## ASSIGNMENT
Keep the pictures out of your copy. Transcribe the records below exactly.

## SUPPLIED ENTRIES
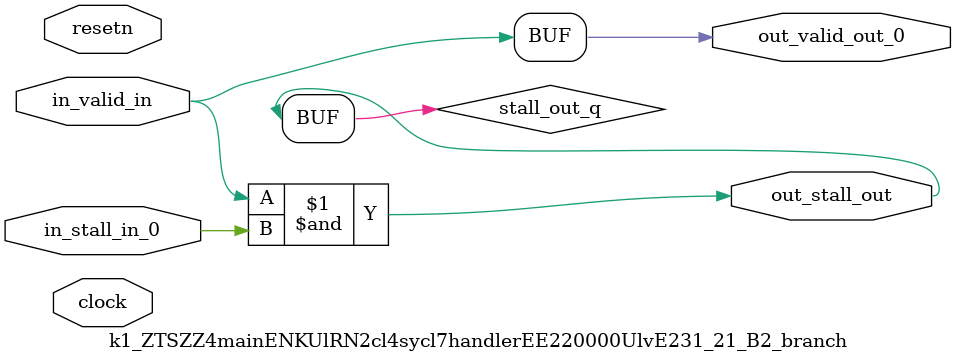
<source format=sv>



(* altera_attribute = "-name AUTO_SHIFT_REGISTER_RECOGNITION OFF; -name MESSAGE_DISABLE 10036; -name MESSAGE_DISABLE 10037; -name MESSAGE_DISABLE 14130; -name MESSAGE_DISABLE 14320; -name MESSAGE_DISABLE 15400; -name MESSAGE_DISABLE 14130; -name MESSAGE_DISABLE 10036; -name MESSAGE_DISABLE 12020; -name MESSAGE_DISABLE 12030; -name MESSAGE_DISABLE 12010; -name MESSAGE_DISABLE 12110; -name MESSAGE_DISABLE 14320; -name MESSAGE_DISABLE 13410; -name MESSAGE_DISABLE 113007; -name MESSAGE_DISABLE 10958" *)
module k1_ZTSZZ4mainENKUlRN2cl4sycl7handlerEE220000UlvE231_21_B2_branch (
    input wire [0:0] in_stall_in_0,
    input wire [0:0] in_valid_in,
    output wire [0:0] out_stall_out,
    output wire [0:0] out_valid_out_0,
    input wire clock,
    input wire resetn
    );

    wire [0:0] stall_out_q;


    // stall_out(LOGICAL,6)
    assign stall_out_q = in_valid_in & in_stall_in_0;

    // out_stall_out(GPOUT,4)
    assign out_stall_out = stall_out_q;

    // out_valid_out_0(GPOUT,5)
    assign out_valid_out_0 = in_valid_in;

endmodule

</source>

## RESULT OF THIS EXERCISE
<source format=sv>



(* altera_attribute = "-name AUTO_SHIFT_REGISTER_RECOGNITION OFF; -name MESSAGE_DISABLE 10036; -name MESSAGE_DISABLE 10037; -name MESSAGE_DISABLE 14130; -name MESSAGE_DISABLE 14320; -name MESSAGE_DISABLE 15400; -name MESSAGE_DISABLE 14130; -name MESSAGE_DISABLE 10036; -name MESSAGE_DISABLE 12020; -name MESSAGE_DISABLE 12030; -name MESSAGE_DISABLE 12010; -name MESSAGE_DISABLE 12110; -name MESSAGE_DISABLE 14320; -name MESSAGE_DISABLE 13410; -name MESSAGE_DISABLE 113007; -name MESSAGE_DISABLE 10958" *)
module k1_ZTSZZ4mainENKUlRN2cl4sycl7handlerEE220000UlvE231_21_B2_branch (
    input wire [0:0] in_stall_in_0,
    input wire [0:0] in_valid_in,
    output wire [0:0] out_stall_out,
    output wire [0:0] out_valid_out_0,
    input wire clock,
    input wire resetn
    );

    wire [0:0] stall_out_q;


    // stall_out(LOGICAL,6)
    assign stall_out_q = in_valid_in & in_stall_in_0;

    // out_stall_out(GPOUT,4)
    assign out_stall_out = stall_out_q;

    // out_valid_out_0(GPOUT,5)
    assign out_valid_out_0 = in_valid_in;

endmodule

</source>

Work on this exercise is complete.